WORK REQUEST:
After finding the line with "letter-spacing: -0.15px;" in the data below, set down exactly each line through the one with "A L’ENQUÊTE PUBLIQUE</div>", inclusive, and stop there.
[[ DATASET RECORDS, beginning ]]
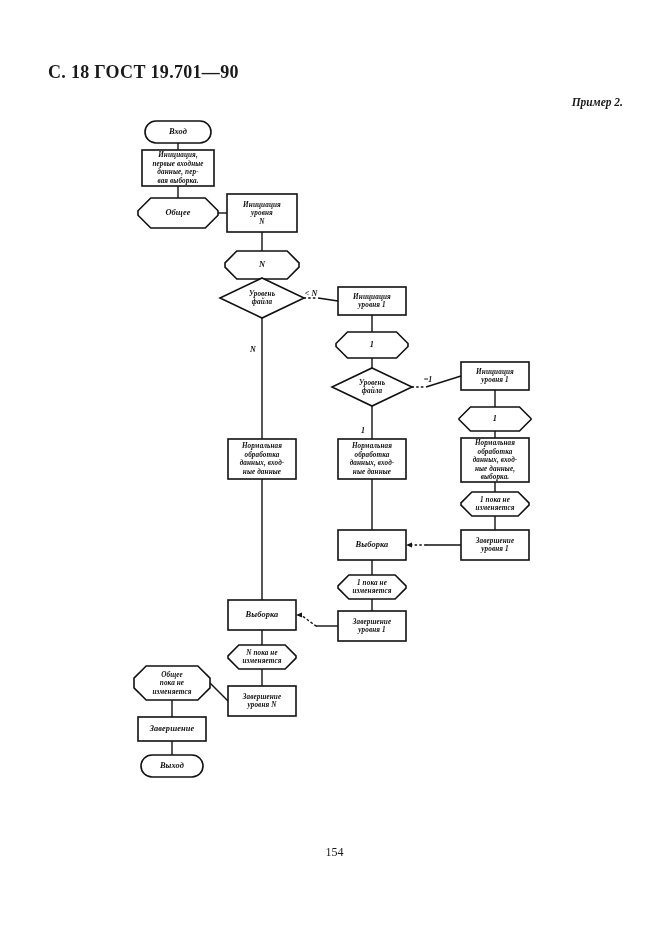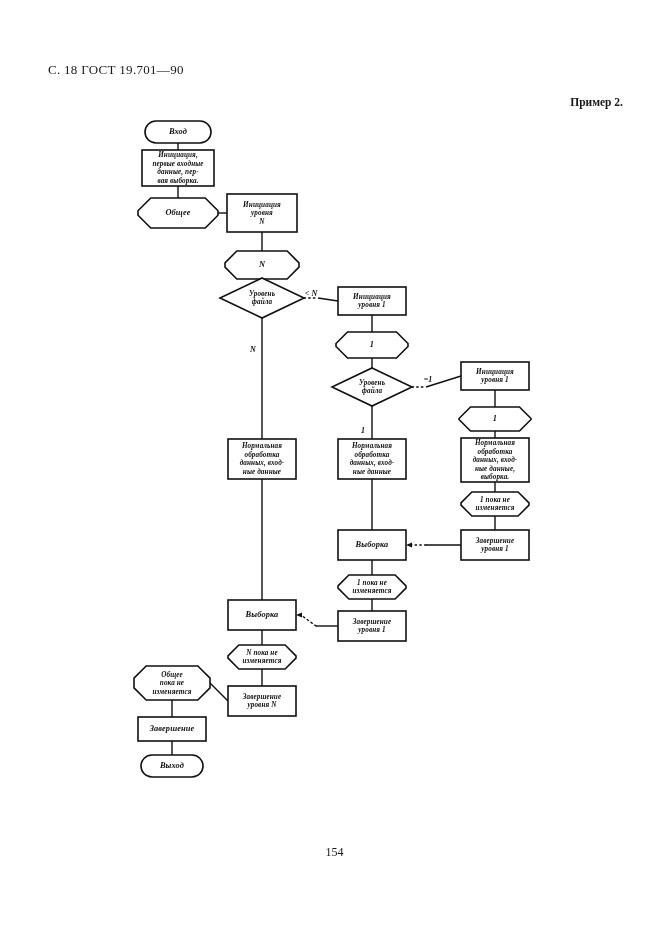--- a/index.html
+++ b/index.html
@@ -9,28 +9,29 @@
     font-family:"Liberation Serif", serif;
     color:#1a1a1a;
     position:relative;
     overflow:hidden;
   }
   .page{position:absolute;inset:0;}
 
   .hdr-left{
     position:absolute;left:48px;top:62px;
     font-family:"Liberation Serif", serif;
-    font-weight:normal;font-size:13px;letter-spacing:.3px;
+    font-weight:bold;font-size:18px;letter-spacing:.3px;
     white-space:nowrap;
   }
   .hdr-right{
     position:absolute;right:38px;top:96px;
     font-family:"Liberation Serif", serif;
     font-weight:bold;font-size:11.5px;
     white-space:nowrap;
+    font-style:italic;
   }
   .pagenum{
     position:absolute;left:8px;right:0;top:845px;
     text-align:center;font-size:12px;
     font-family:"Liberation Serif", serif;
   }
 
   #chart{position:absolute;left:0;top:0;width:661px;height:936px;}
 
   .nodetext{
[[ DATASET RECORDS, end ]]
[[ DATASET RECORDS, beginning ]]
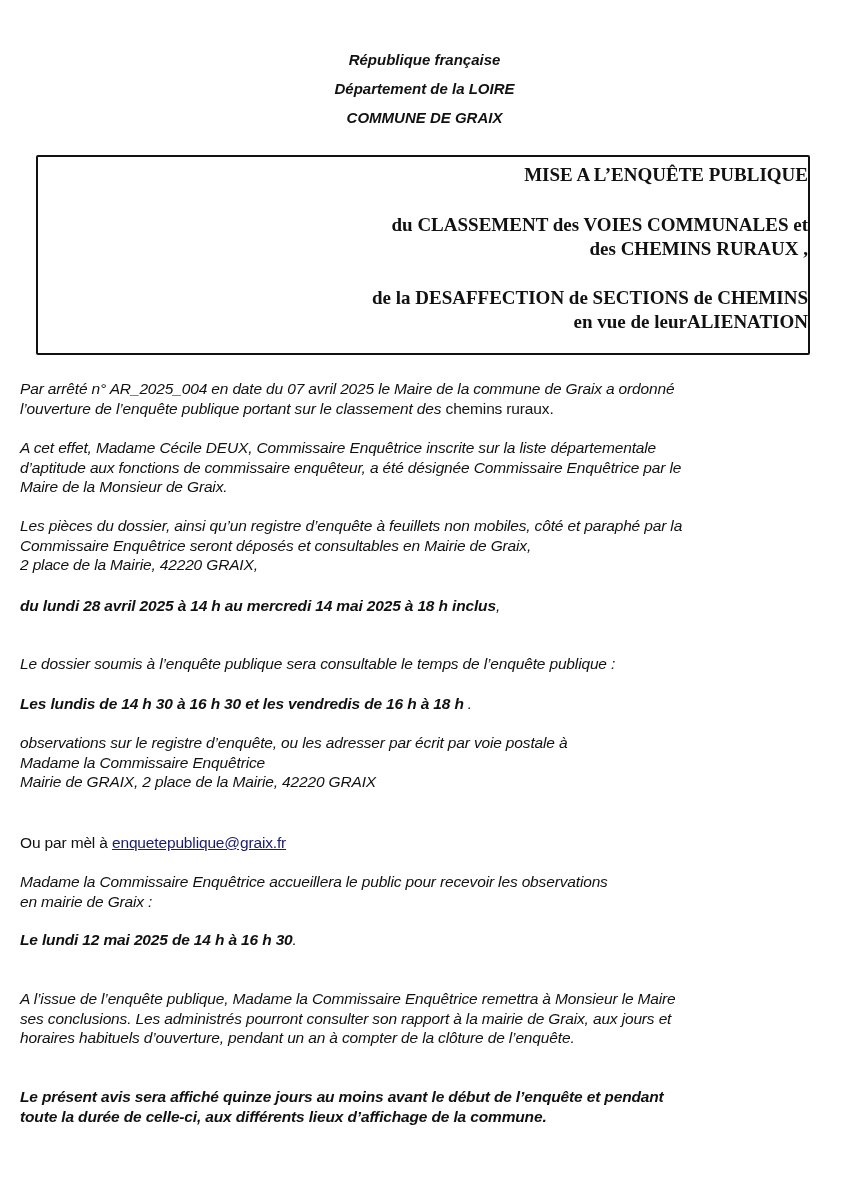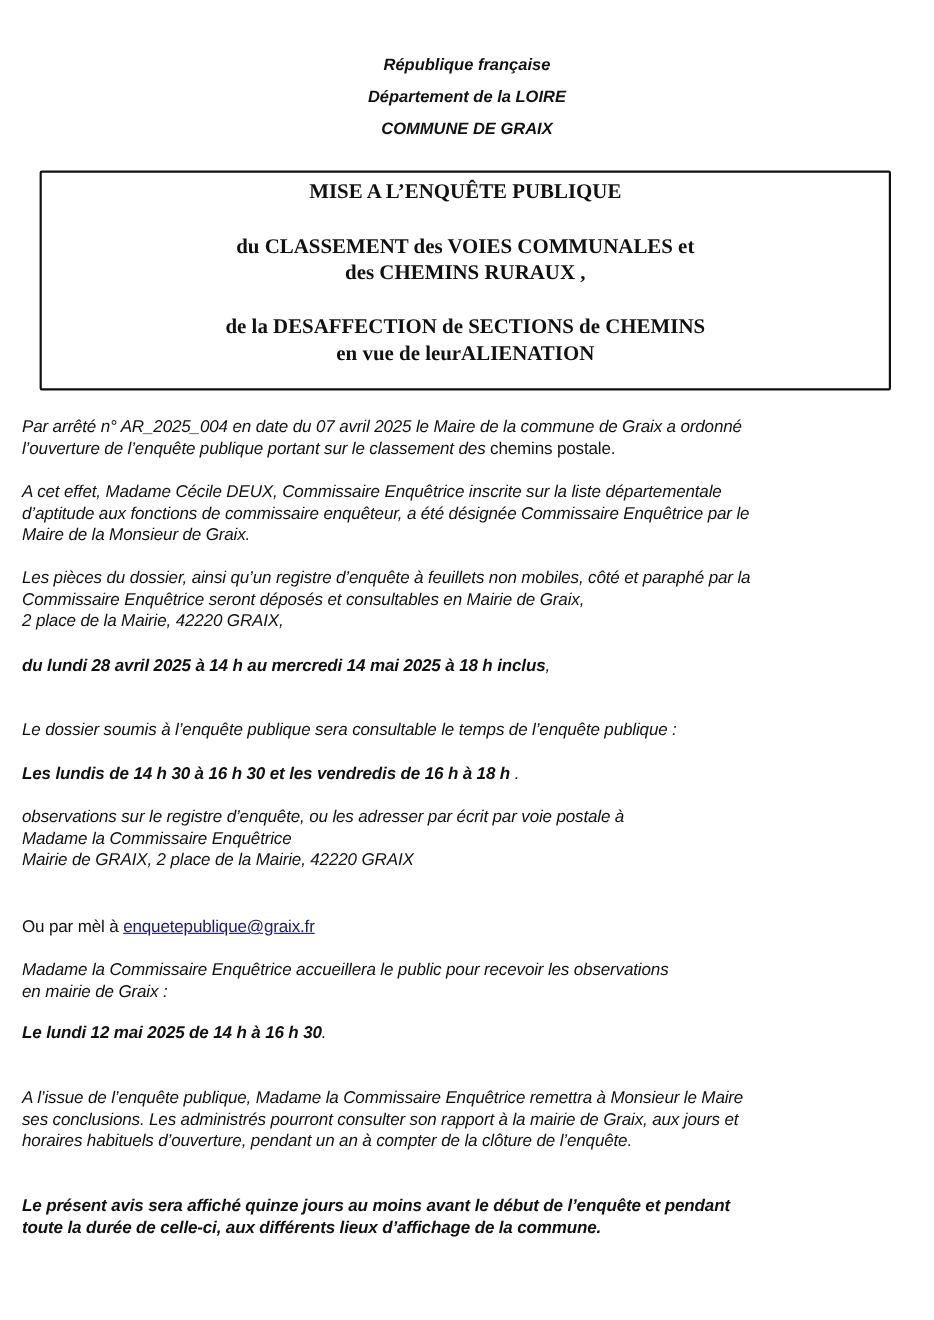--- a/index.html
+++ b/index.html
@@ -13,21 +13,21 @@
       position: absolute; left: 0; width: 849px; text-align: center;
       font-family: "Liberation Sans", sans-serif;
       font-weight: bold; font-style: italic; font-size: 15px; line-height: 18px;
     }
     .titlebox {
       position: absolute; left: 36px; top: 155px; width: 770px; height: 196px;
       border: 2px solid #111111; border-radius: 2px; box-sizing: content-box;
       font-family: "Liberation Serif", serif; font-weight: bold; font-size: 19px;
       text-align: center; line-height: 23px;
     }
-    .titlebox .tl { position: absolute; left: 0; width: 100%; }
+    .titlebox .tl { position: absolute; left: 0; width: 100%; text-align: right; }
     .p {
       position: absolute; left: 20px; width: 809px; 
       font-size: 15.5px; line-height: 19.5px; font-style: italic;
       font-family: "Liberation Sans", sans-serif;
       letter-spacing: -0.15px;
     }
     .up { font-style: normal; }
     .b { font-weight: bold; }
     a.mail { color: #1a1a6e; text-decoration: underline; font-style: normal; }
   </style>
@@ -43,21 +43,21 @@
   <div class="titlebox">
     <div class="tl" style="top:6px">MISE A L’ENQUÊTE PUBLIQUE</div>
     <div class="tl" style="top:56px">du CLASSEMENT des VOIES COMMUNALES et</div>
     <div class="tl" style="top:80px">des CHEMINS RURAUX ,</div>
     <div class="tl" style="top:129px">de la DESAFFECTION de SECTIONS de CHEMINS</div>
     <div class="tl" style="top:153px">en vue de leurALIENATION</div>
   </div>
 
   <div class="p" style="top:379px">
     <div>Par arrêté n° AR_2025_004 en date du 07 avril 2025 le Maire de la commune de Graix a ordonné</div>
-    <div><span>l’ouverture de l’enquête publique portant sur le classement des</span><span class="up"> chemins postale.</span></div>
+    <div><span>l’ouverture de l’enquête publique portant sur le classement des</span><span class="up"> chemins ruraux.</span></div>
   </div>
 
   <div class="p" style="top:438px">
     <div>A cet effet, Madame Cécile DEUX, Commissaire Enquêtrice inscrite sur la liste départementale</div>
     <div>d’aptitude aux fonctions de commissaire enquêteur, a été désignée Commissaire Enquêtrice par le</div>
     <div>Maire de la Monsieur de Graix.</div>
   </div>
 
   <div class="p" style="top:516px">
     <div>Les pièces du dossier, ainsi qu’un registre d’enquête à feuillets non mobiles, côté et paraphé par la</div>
[[ DATASET RECORDS, end ]]
[[ DATASET RECORDS, beginning ]]
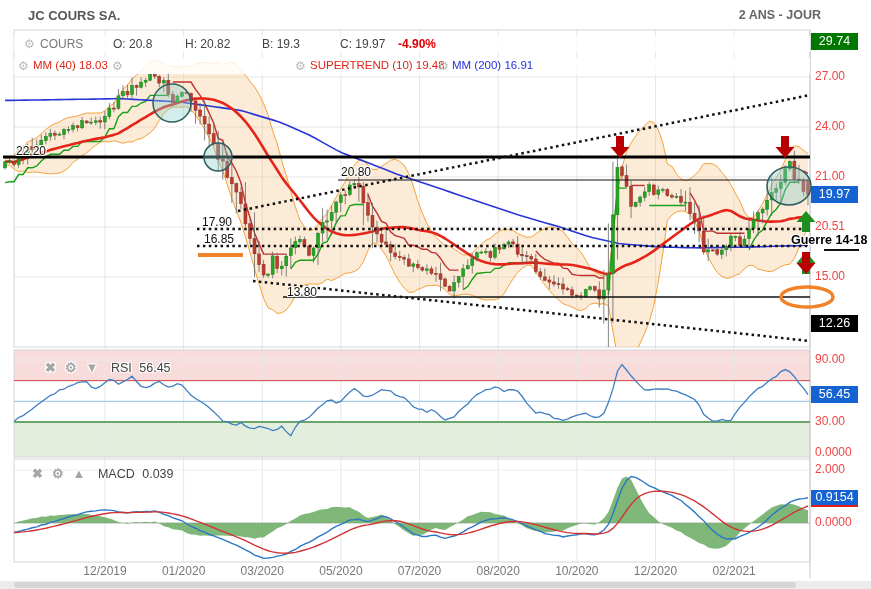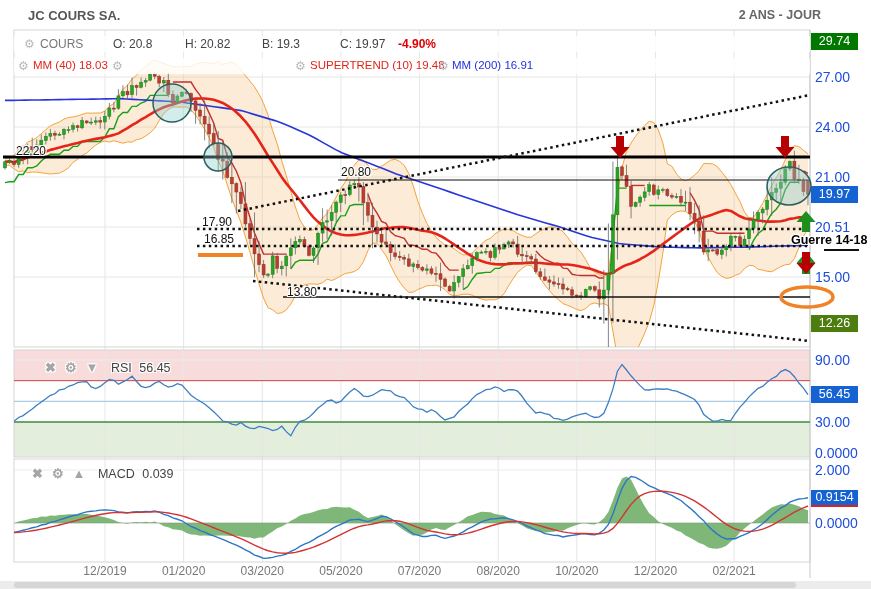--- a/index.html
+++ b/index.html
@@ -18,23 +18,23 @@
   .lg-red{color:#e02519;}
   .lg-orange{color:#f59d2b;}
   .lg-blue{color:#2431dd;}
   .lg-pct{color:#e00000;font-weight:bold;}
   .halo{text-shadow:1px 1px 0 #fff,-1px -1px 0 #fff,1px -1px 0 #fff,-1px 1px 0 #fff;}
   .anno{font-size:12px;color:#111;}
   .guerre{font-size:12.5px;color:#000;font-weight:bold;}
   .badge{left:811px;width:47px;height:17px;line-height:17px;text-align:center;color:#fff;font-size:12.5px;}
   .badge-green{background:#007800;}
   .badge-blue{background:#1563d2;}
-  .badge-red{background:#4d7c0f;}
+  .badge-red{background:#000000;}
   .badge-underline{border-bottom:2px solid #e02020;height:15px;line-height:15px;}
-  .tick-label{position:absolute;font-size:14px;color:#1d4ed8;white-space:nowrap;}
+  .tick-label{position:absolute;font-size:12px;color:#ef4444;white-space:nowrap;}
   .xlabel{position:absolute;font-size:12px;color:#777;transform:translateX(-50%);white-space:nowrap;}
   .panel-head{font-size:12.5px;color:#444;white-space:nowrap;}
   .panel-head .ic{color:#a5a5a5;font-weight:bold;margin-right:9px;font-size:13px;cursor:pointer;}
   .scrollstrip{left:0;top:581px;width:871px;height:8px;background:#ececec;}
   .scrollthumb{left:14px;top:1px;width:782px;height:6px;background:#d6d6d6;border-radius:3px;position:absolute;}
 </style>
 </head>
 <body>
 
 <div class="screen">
[[ DATASET RECORDS, end ]]
SOLUTION TO THE EXERCISE:
       letter-spacing: -0.15px;
     }
     .up { font-style: normal; }
     .b { font-weight: bold; }
     a.mail { color: #1a1a6e; text-decoration: underline; font-style: normal; }
   </style>
@@ -43,21 +43,21 @@
   <div class="titlebox">
     <div class="tl" style="top:6px">MISE A L’ENQUÊTE PUBLIQUE</div>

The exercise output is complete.